Today is the only day this week that we could have together as a family. FireMan worked yesterday, getting off at 7:30am this morning. I work tomorrow. So today is it.
I bought cinnamon rolls so we could enjoy a favorite breakfast together. I took my shower last night, so I would have time to curl my hair for him today. We planned to go to church together. We talked about going to Lowe's together to look at stuff for the new house. I was so excited to have this day together as a family, all three of us.
All day yesterday, FireGirl kept asking for Dadda. I told her that when she went to bed, if she slept the whole night, then Daddy would be here when she woke up, and he was spending the whole day with us. She would giggle, say "Yep!" and clap.
Apparently, I lied.
At 8:11am FireMan calls to tell me he's not coming home. Water rescue sent out a page, they need divers because somebody might have drowned. He's not even stopping by the house.
I. Am. Pissed.
I saw the news story on television. And I saw that there were more than enough water rescue personnel there. So I'm not buying the "nobody-showed-up-and-they-really-needed-me bit"
So, a little background for you. I work Monday - Friday. With his odd shifts, this means that we might get one day together as a family, on the weekends. The past couple of months he has decided that on that one day home he would rather go on boat patrol with water rescue than spend the day with his family.

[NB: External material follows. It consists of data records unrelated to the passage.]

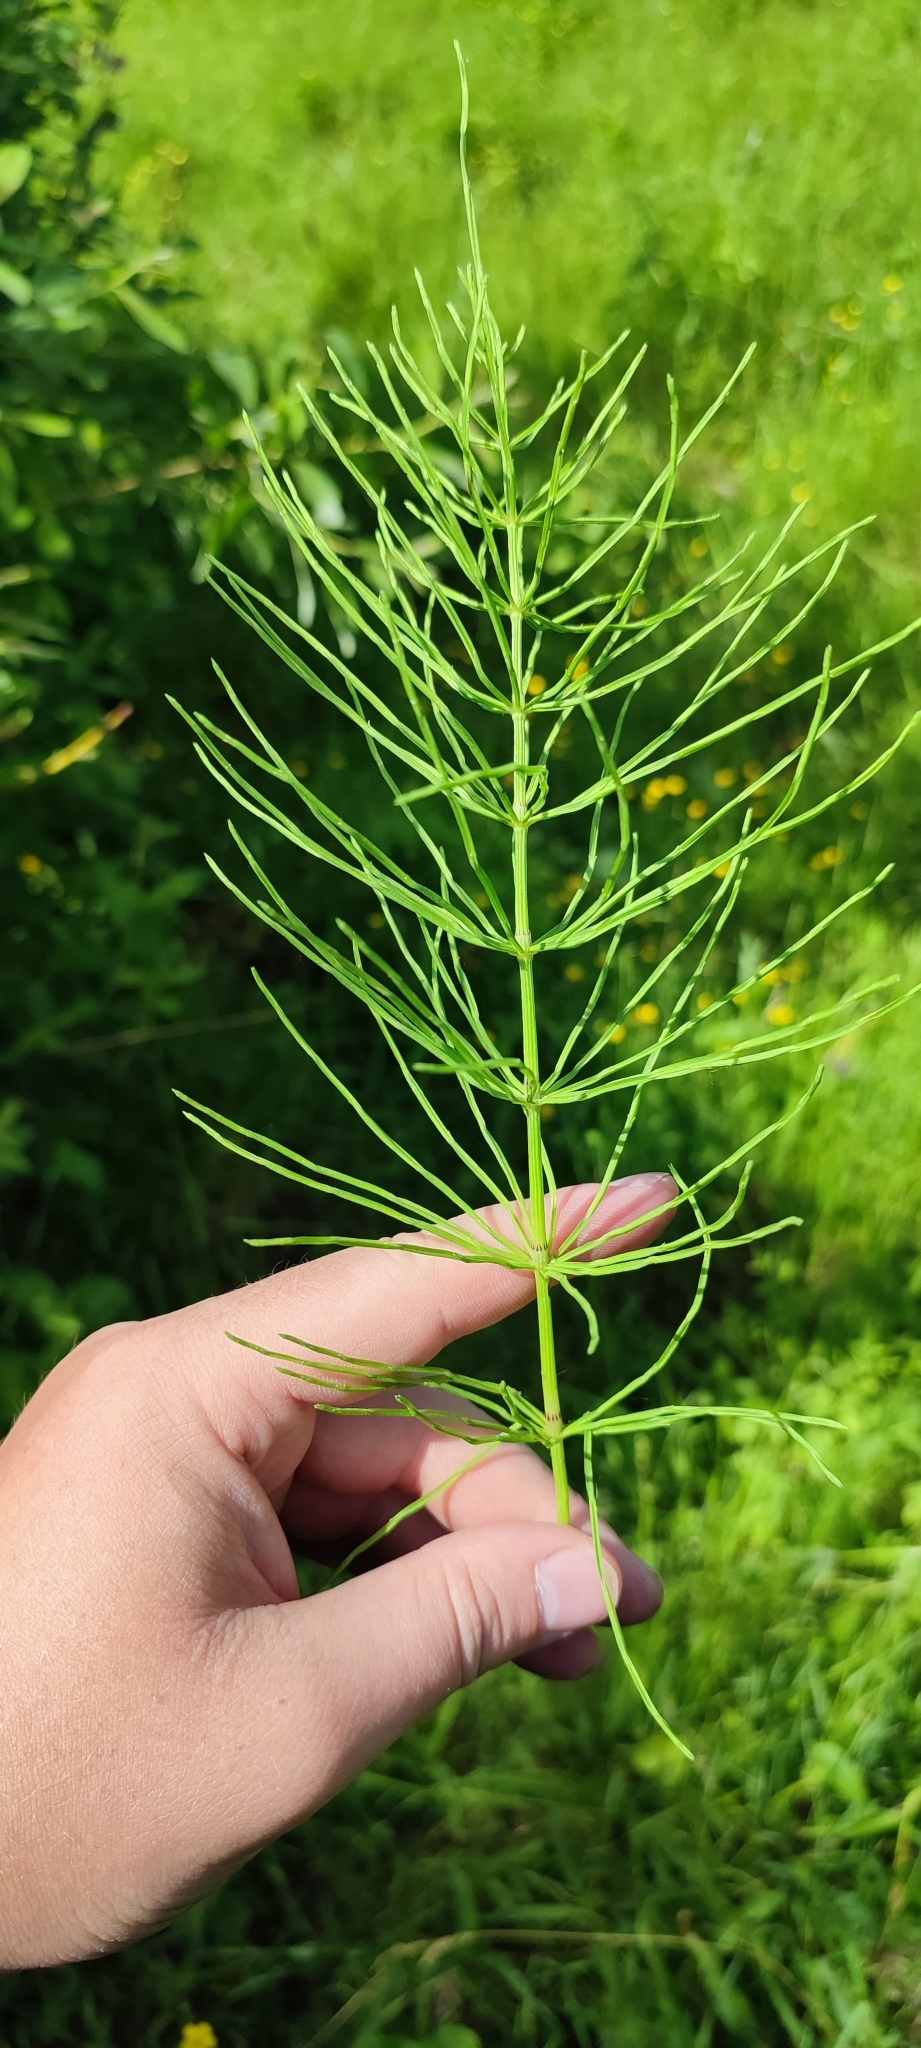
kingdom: Plantae
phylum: Tracheophyta
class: Polypodiopsida
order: Equisetales
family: Equisetaceae
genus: Equisetum
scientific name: Equisetum arvense
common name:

Including last weekend. So after convincing me to reschedule our moving sale to last Saturday, he then signs up for boat patrol on the same day, leaving me to work it by myself. Luckily his parents were there most of the day because they were selling things, and my mom came at the end of the day to help me out. But that's beside the point.
We already have very limited time together as a family, and he keeps voluntarily doing other things on those days.

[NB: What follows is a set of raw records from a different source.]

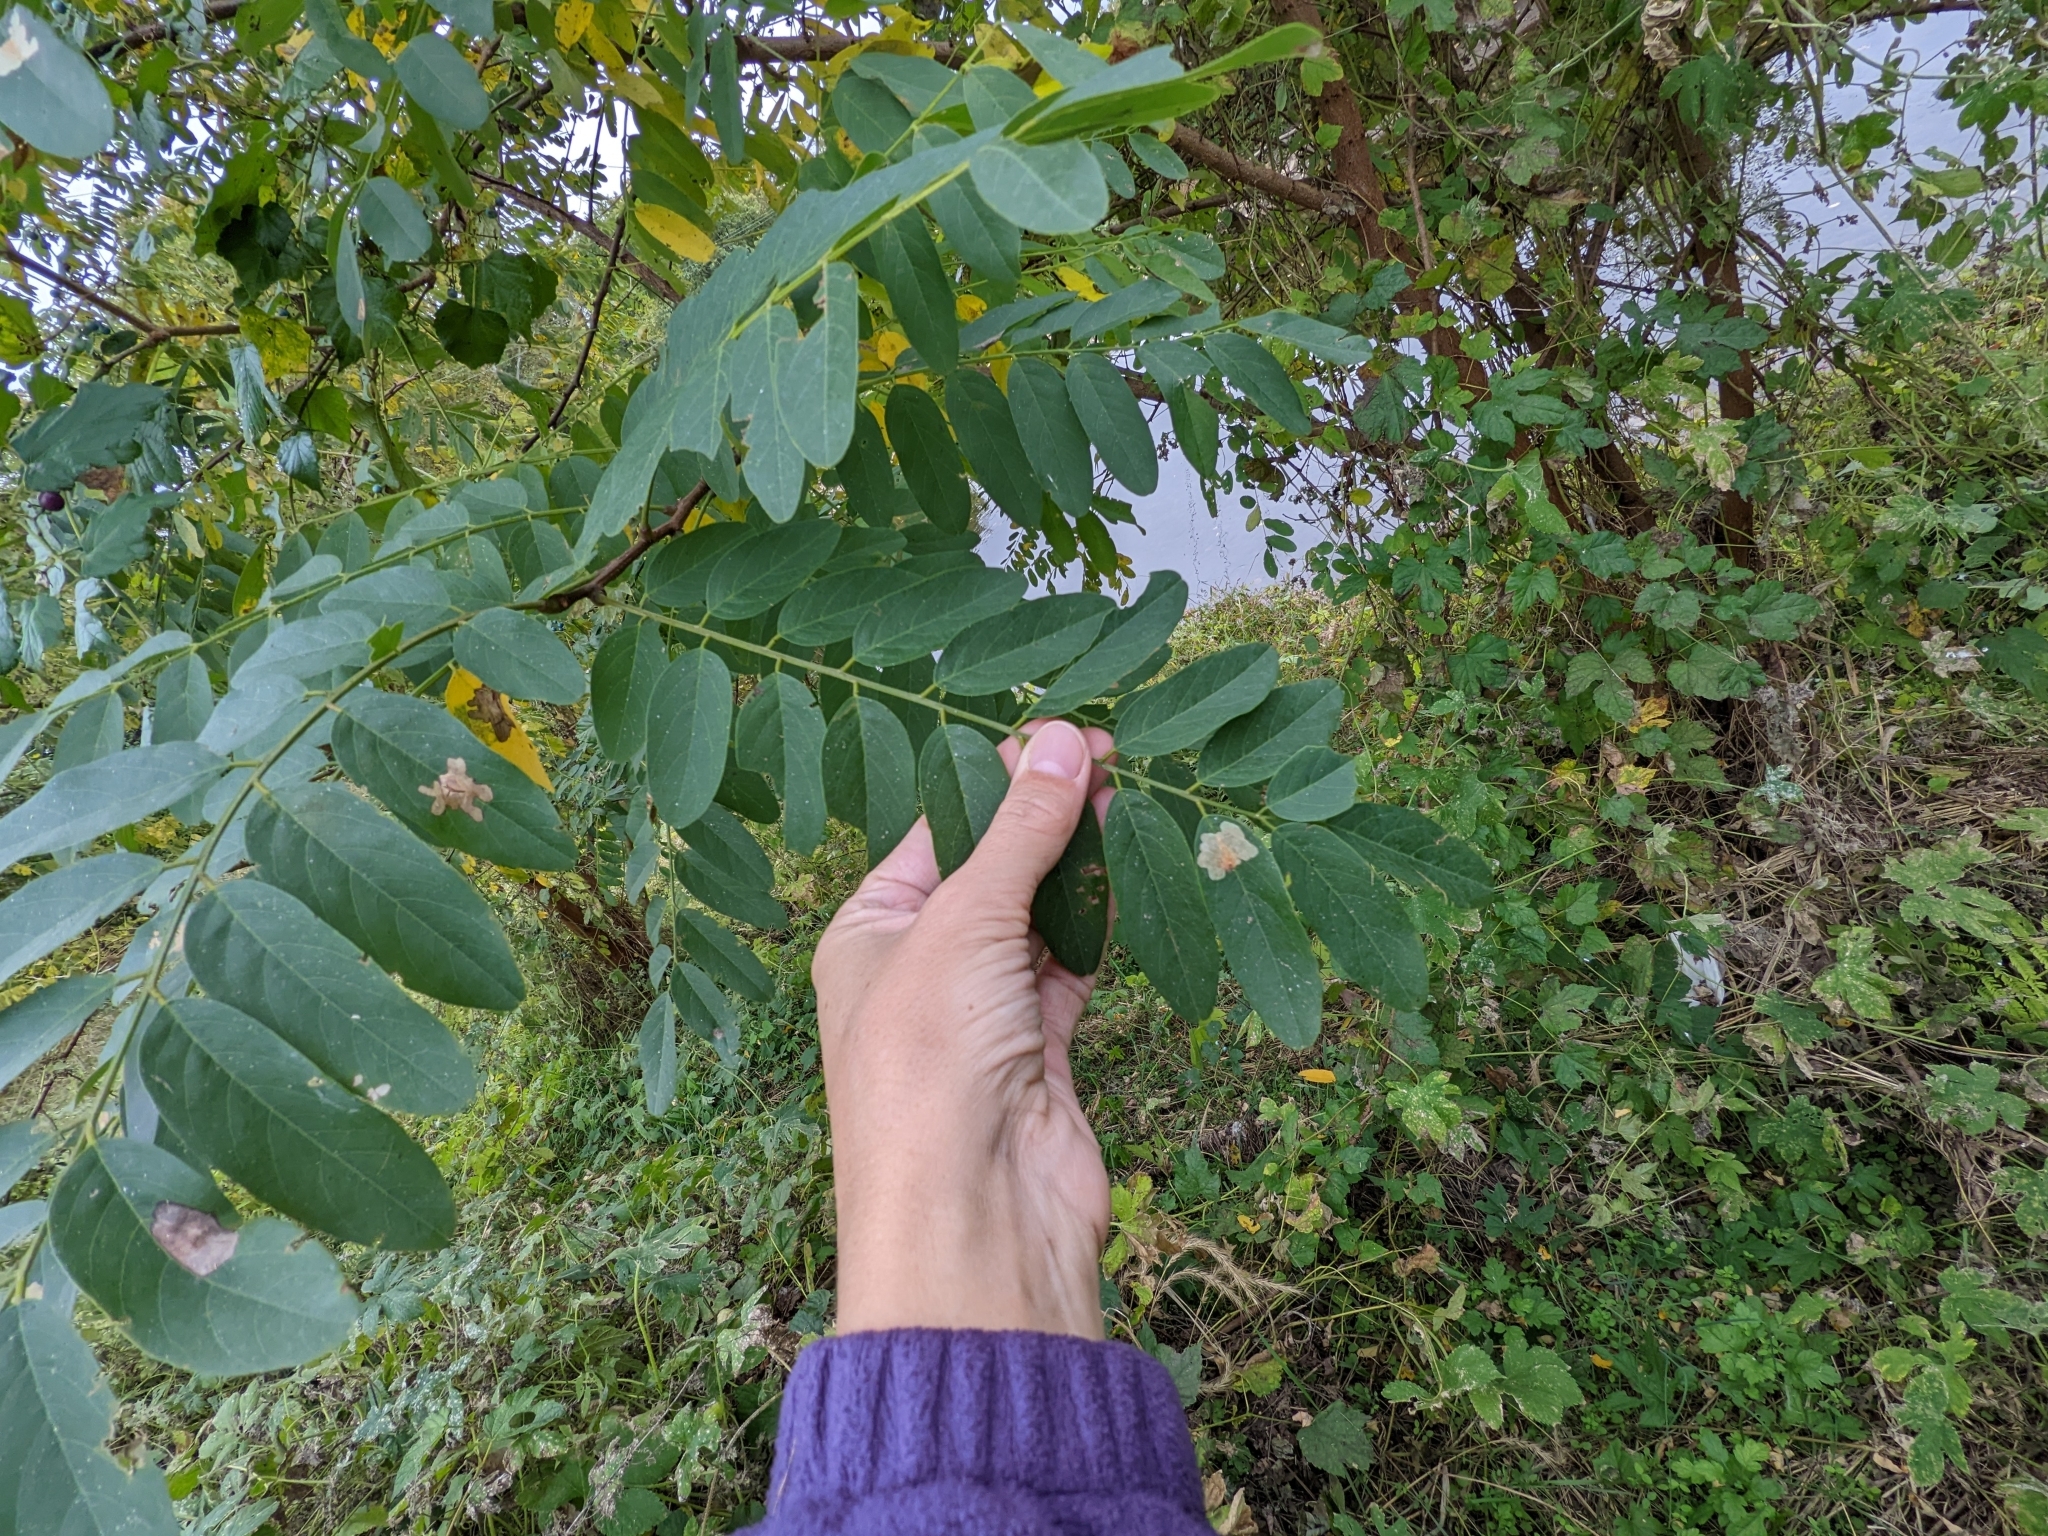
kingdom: Plantae
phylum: Tracheophyta
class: Magnoliopsida
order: Fabales
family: Fabaceae
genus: Robinia
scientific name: Robinia pseudoacacia
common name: Black locust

I feel lonely, and rejected. I feel like he would rather be anywhere than home with his wife & daughter. I feel that way because his actions have repeatedly told us that it's the truth.
You know, when I was single, I never understood the phrase "lonely wife". How could that be, I thought?
I get it now. "Lonely Wife". Yep. That's me.
Lonely wife. Rejected by her own husband.
You know, when I was single, I prayed that God would send me someone who adored me, someone who chose me above all others, someone who had eyes only for me.
I got married. But no one adores me. No one chooses me above all others. No one has eyes only for me.
My daughter is the closest. But as she gets older & older, that will get less & less. It's part of growing up, and it's bound to happen.